To do: The response should consist of the records that follow, printed exactly.

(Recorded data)
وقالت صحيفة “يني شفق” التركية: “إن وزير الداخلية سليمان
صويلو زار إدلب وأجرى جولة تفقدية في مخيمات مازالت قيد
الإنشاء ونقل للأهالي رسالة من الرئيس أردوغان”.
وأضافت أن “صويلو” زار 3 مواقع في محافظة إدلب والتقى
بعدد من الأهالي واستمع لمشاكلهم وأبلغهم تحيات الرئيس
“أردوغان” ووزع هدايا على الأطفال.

Solution:
وقالت صحيفة “يني شفق” التركية: “إن وزير الداخلية سليمان
صويلو زار إدلب وأجرى جولة تفقدية في مخيمات مازالت قيد
الإنشاء ونقل للأهالي رسالة من الرئيس أردوغان”.
وأضافت أن “صويلو” زار 3 مواقع في محافظة إدلب والتقى
بعدد من الأهالي واستمع لمشاكلهم وأبلغهم تحيات الرئيس
“أردوغان” ووزع هدايا على الأطفال.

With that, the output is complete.